Starling aren’t exactly the speediest either. Whilst I’ve been getting up and running, response times from them both in app messaging and over email can take up to a day (slower than Monzo), though once you’re assigned an agent and they’ve replied, subsequent replies are fairly quick. Live chat would end with someone needing to contact me via message within the next few days. Very big bank feeling, only friendlier. No Monzo-esque escalating. Haven’t tested the phone.
It’s pleasant enough, but I do get the impression their support agents exist to get you to go away, rather than actually help you.
But this is what really caught my attention, seems they currently have a £115m loss -
CEO TS Anil says Monzo will become profitable in 2022 and, for all the effort put into subscription products, savings partnerships, utility switching, lending, US expansion and more, it’s likely that net interchange fees will still be what pushes the business into the black.

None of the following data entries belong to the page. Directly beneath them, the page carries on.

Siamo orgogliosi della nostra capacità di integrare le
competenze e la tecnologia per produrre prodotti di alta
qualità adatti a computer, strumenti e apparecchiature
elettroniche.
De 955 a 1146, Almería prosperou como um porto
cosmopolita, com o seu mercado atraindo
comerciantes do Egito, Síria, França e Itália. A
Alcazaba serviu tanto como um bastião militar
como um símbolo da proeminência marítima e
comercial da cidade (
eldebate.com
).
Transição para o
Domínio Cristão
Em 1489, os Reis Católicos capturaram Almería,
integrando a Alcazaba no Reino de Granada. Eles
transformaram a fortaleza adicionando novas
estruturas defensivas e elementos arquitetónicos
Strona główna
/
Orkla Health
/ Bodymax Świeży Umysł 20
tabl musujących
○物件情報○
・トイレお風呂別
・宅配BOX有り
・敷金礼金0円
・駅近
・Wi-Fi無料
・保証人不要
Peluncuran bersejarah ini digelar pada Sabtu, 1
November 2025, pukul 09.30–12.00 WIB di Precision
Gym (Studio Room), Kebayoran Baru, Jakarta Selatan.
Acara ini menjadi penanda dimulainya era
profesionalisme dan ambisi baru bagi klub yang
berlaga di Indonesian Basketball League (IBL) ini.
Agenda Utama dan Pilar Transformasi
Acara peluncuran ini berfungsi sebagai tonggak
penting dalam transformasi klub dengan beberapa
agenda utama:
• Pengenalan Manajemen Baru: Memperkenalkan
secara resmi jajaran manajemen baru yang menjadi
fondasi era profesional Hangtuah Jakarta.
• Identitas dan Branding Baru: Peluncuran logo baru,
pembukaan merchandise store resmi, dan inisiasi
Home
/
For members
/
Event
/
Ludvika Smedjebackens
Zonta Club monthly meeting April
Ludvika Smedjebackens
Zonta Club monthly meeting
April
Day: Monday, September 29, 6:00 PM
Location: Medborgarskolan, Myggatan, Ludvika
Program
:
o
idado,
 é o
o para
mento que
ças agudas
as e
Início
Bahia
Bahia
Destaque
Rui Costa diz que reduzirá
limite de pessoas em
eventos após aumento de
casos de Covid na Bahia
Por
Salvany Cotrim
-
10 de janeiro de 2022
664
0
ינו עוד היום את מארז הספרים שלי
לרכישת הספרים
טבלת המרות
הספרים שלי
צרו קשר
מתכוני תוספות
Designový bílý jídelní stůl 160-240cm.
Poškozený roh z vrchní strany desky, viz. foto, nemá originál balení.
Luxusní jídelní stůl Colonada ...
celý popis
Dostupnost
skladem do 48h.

I imagine they’re going to be launching more financial products between now and 2023 that will help steer them towards profitability. Credit is likely going to be next given the discussions and teases from employees on the Monzo community.
Branching out would be an effective way to achieve that, if they can build those things whilst keeping costs low that is.
Giving more users very compelling features to upgrade to a paid account would be another too.
If they continue the next year with their exact current approach as now, I can’t see profitability happening. So there’s got to be some new things coming that they’re banking on making more customers significantly more profitable.